Written task – From the material below, copy out each line with the word "оккупированном" in it.
· · · · · · ·
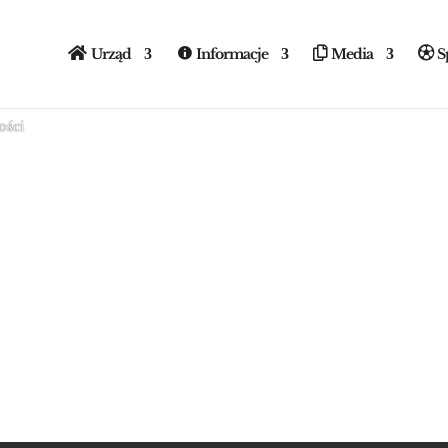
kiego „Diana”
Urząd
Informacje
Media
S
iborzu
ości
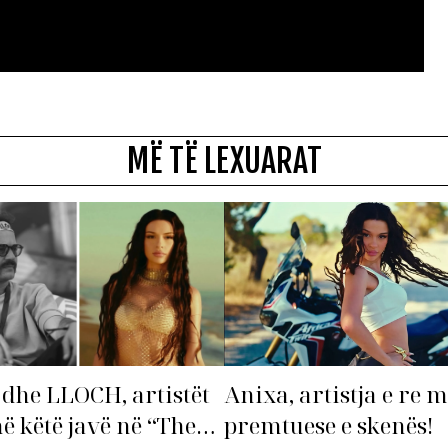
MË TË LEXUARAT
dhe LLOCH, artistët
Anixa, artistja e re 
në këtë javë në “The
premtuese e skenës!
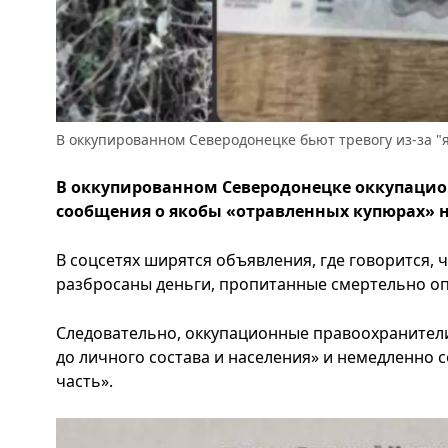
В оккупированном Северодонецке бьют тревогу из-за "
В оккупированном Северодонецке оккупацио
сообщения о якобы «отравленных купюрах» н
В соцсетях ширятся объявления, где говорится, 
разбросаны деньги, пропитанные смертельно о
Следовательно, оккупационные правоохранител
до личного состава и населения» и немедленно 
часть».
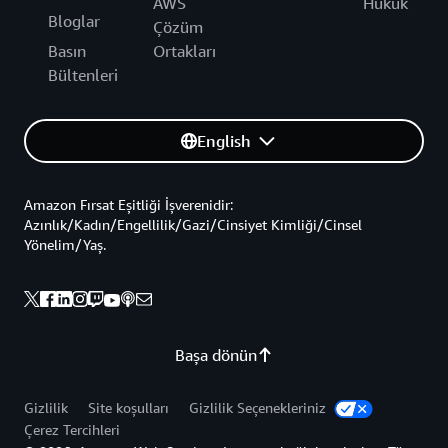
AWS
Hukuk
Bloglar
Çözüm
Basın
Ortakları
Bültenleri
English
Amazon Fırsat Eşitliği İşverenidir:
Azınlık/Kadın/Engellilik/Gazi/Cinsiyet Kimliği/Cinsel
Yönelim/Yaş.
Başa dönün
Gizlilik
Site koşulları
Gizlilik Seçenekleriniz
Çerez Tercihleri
· · · · · · ·
Solution below –
В оккупированном Северодонецке бьют тревогу из-за "
В оккупированном Северодонецке оккупацио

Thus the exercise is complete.